◆ **DATA FOR THIS EXERCISE**
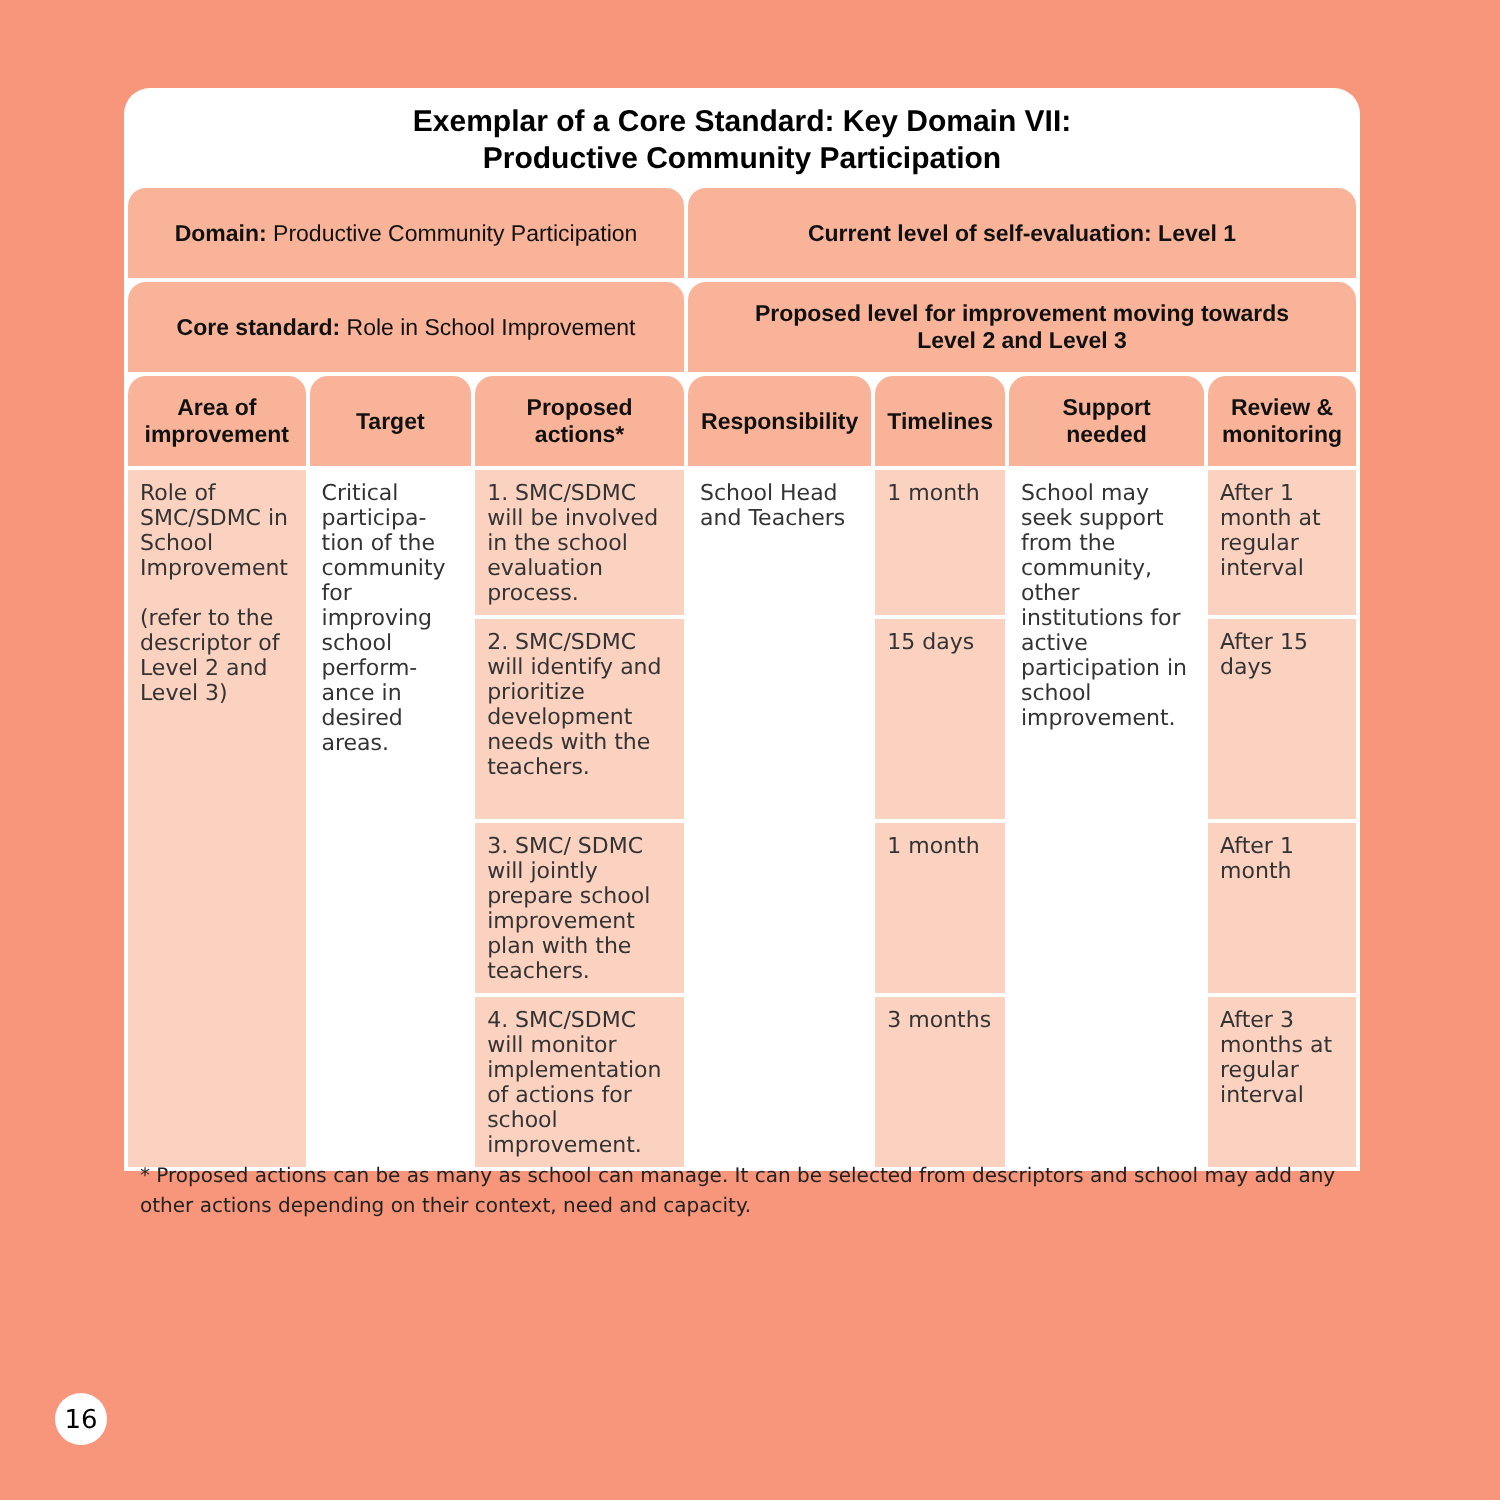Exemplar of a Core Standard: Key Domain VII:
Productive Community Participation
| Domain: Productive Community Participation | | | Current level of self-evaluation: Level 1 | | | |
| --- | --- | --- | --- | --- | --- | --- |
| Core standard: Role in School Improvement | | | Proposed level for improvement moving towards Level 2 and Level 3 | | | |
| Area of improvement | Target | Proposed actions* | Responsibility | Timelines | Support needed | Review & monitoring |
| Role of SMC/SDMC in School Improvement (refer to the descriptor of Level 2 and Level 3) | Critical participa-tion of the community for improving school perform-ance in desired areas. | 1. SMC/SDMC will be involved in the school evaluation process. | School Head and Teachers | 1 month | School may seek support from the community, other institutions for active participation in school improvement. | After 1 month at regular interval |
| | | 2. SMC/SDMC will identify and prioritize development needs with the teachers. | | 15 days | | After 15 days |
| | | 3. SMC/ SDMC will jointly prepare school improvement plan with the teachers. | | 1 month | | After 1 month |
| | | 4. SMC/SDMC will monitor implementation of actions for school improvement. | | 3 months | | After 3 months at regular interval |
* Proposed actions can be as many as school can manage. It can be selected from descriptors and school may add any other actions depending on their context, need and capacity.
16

◆ **REQUIRED WORK**
Write the records out again in full, exactly, and skip every picture.

◆ **SOLUTION FOR THIS PROBLEM**
Exemplar of a Core Standard: Key Domain VII:
Productive Community Participation
| Domain: Productive Community Participation | | | Current level of self-evaluation: Level 1 | | | |
| --- | --- | --- | --- | --- | --- | --- |
| Core standard: Role in School Improvement | | | Proposed level for improvement moving towards Level 2 and Level 3 | | | |
| Area of improvement | Target | Proposed actions* | Responsibility | Timelines | Support needed | Review & monitoring |
| Role of SMC/SDMC in School Improvement (refer to the descriptor of Level 2 and Level 3) | Critical participa-tion of the community for improving school perform-ance in desired areas. | 1. SMC/SDMC will be involved in the school evaluation process. | School Head and Teachers | 1 month | School may seek support from the community, other institutions for active participation in school improvement. | After 1 month at regular interval |
| | | 2. SMC/SDMC will identify and prioritize development needs with the teachers. | | 15 days | | After 15 days |
| | | 3. SMC/ SDMC will jointly prepare school improvement plan with the teachers. | | 1 month | | After 1 month |
| | | 4. SMC/SDMC will monitor implementation of actions for school improvement. | | 3 months | | After 3 months at regular interval |
* Proposed actions can be as many as school can manage. It can be selected from descriptors and school may add any other actions depending on their context, need and capacity.
16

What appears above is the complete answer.